Ok. Now I understand your suggestion to fix the issue for architectures. I will post
v3 with your suggested changes.

>>           WARN_ON(range->end - range->start != 1);
>>
>>           :
>> }
>>
>>> I'd honestly love to just delete the change_pte() callback, but my opinion is more
>>> than a bit biased since we don't use KSM.  Assuming we keep change_pte(), the best
>>> option is probably to provide a wrapper around kvm_set_spte_gfn() to skip the
>>> memslot, but with a sanity check and comment explaining the dependency on there
>>> being no SPTEs due to the invalidation.  E.g.
>>>
>>
>> It's good idea, but I'm afraid other architectures like PowerPC will still be
>> affected.
> 
> I don't follow.  PPC unmaps in response to a PTE change, but that's effectively
> dead code due to change_pte() being wrapped with invalidate_range_{start,end}().
> 

You're right. I forgot the fact that change_pte() is surrounded by invalidate_{start,end}().

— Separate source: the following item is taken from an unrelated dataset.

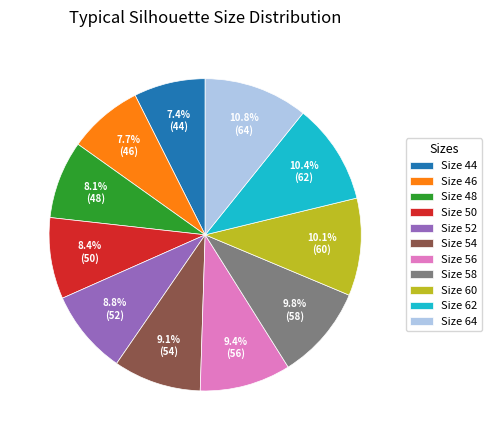

Approximately how many times larger is the value at Size 46 compared to Size 56?

0.8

>> So I would like to limit this issue to ARM64 and fix it in its
>> kvm_set_spte_gfn() variant, as above. One question about "we don't use KSM":
>> could you please share more information about this? I'm blindly guessing
>> you're saying KSM isn't used in google cloud?
> 
> Yeah, we == Google/GCE.  Sorry, should have clarified that.
> 

Ok, thanks for your clarification.

Thanks,
Gavin